- Date: December 18, 2002
- Season: 2002
- Stadium: Ladd–Peebles Stadium
- Location: Mobile, Alabama
- MVP: Marshall QB Byron Leftwich
- Favorite: Marshall by 2.5
- Referee: Tom Ritter (SEC)
- Attendance: 40,646

United States TV coverage
- Network: ESPN

= 2002 GMAC Bowl =

The 2002 GMAC Bowl was an American college football bowl game. It was part of the 2002 NCAA Division I-A football season and was the fifth edition of the bowl game. It was played in December 2002 and featured the Louisville Cardinals, and the Marshall Thundering Herd.

Marshall started the scoring with a 9-yard touchdown pass from Byron Leftwich to wide receiver Denero Marriott for a 7–0 lead. In the second quarter, Marshall's Curtis Head kicked a 23-yard field goal to give Marshall a 10–0 lead. Leftwich later tossed an 8-yard touchdown pass to wide receiver Demetrius Doss for a 17–0 lead. Louisville got on the board with a 2-yard TJ Patterson touchdown run, making the score 17–7.

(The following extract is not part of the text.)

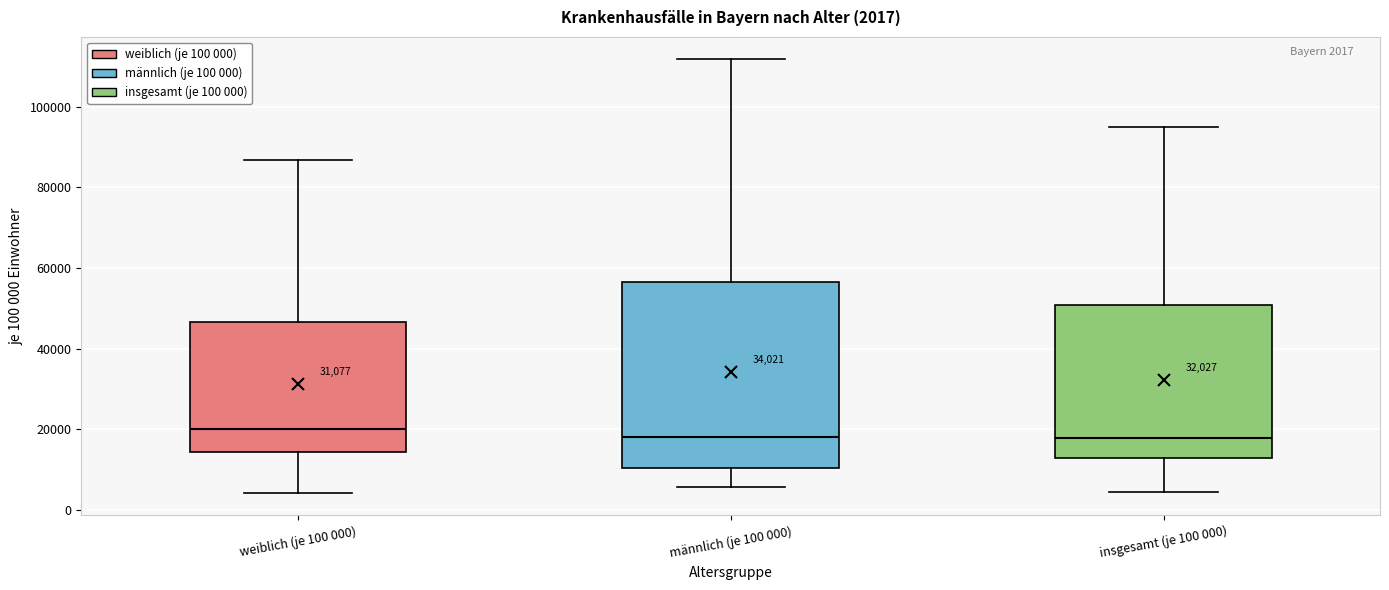

Comparing the boxes themselves (not the whiskers), which one is the tallest?

männlich (je 100 000)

In the third quarter, Leftwich again connected with Doss for a 12-yard touchdown pass and a 24–7 lead. He later found Marriott for a 26-yard touchdown pass in the fourth quarter. Franklin Wallace added a 15-yard touchdown run to give Marshall a 38–7 lead. With 13 seconds left in the game, quarterback Dave Ragone found Tiger Jones in the end zone for a Louisville touchdown. The two-point conversion to Jones made the final score 38–15.

The game was also notorious for Louisville's players learning from fans during the first half that head coach John L. Smith had accepted the head coaching job at Michigan State.